I have seen other gyoretsu (processions) in Kyoto, impressive, but rather sober events, participants and spectators stone-faced, serious.  Oharame Matsuri is light, cheerful, everyone smiling, greeting each other.  Everybody seems to know everybody.  I find myself smiling too.  It is a contagious joy.

Not even halfway to their destination storm clouds gather and a cold rain begins to fall.  The entire group scurry into a cafe along the route.  Light cotton tenugui and  waraji (straw rope sandals) are no match for a spring thunder shower.

I take shelter under the eaves of a nearby building and wait with a few others for the storm to pass.  The matsuri paparazzi, moments earlier climbing over each other to get photos of the beautiful Oharame (Ohara women), abandon the project completely and race for their cars with their big, expensive cameras.  I wait and I wait, listening to the rhythm of the rain, watching the sky, looking for some blue through the gray.  45-minutes later the rain stops and the sun returns, but the parade does not resume.  I suppose the momentum is lost, the continuity broken.  A cruel joke by Mother Nature, the proverbial rain on the parade.

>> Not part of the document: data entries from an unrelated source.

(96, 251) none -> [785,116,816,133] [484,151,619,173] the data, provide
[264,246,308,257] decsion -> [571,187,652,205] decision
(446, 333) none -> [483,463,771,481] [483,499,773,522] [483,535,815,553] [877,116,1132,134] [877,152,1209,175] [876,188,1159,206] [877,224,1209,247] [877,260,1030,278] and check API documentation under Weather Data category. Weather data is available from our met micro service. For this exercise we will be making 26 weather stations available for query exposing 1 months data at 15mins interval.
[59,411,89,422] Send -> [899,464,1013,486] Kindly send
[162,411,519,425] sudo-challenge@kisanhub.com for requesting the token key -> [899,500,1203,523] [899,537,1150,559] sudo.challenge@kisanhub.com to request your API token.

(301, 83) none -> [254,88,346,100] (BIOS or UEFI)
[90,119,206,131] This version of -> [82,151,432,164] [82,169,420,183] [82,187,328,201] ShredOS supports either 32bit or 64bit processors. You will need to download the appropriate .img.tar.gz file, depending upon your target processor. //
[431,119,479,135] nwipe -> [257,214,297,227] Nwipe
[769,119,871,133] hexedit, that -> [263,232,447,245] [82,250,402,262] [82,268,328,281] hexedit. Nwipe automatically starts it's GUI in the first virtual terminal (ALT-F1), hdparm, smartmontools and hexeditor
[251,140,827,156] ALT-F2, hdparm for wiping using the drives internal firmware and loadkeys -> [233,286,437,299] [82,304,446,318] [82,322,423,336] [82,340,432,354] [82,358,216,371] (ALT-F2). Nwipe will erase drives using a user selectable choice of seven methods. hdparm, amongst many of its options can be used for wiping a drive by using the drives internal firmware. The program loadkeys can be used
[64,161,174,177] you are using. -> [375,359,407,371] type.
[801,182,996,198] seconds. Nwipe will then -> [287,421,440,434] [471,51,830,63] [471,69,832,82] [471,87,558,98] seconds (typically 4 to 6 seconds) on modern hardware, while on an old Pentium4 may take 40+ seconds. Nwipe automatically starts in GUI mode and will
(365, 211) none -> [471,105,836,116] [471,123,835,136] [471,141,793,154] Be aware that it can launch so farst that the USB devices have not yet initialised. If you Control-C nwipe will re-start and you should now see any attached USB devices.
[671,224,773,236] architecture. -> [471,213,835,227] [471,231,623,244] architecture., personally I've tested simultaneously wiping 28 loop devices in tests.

I am disappointed, but at the same time grateful to have witnessed the marvelous start of this Oharame Matsuri.  Next year...there's always next year.

Thursday, April 6, 2017

Core Kyoto

When I returned to Kyoto in the autumn of 2014 after a 6-month sojourn in Los Angeles it was my friend Taka who helped me secure an apartment.  His aunt, Kazuyo Kawamoto, owned an apartment building.  He mentioned her vocation was something to do with a singular, traditional Japanese craft.

Shortly after settling in I scheduled an informal rendez-vous with Kawamoto-san in her atelier, two floors below my apartment.  I wanted to see what she does.  She pulled out some fabric with incredibly detailed beading on it.  On closer inspection I realized it wasn't beading at all.  It was hundreds and hundreds of tiny knots.  Then she demonstrated the technique, an extraordinarily precise, rhythmic manipulation of thread and fabric.  The concentration and patience required for this work was mind-blowing.

Kawamoto-san doesn't speak any English and at the time I spoke very little Japanese.  I could appreciate the beauty of her work, and the tremendous dedication, but I didn't quite understand how this gorgeous fabric was used.  What was the end product?

NHK (Nippon Hōsō Kyōkai, Japan's national public broadcasting network) hosts a weekly program called "Core Kyoto".  It is a consistently engaging show highlighting the people and culture of contemporary Kyoto with deep roots in the city's history.

Last month there was an episode about Kyo-kanoko shibori - Japanese tie-dye.  This is not your crude, rainbow whorl seen on countless Grateful Dead T-shirts.  This is a painstaking, time-consuming art form dating back to the 7th Century.  A bolt of fabric (36 X 1300cm) for a single kimono requires the labor of half a dozen specialized artisans and can take more than a year to complete.

This is what my landlord does for a living.  She is one of only a handful of people in Japan that still plies this craft.  She has been recognized by the Emperor for her skill.  I've seen the medal of honor.

It's funny.  I see Kawamoto-san almost everyday, walking her Shiba-inu, watering her plants.  We chit-chat about the weather.  I’ve had dinner with her and the family.  She always makes me smile.  She is "core Kyoto" and I'm lucky to know her.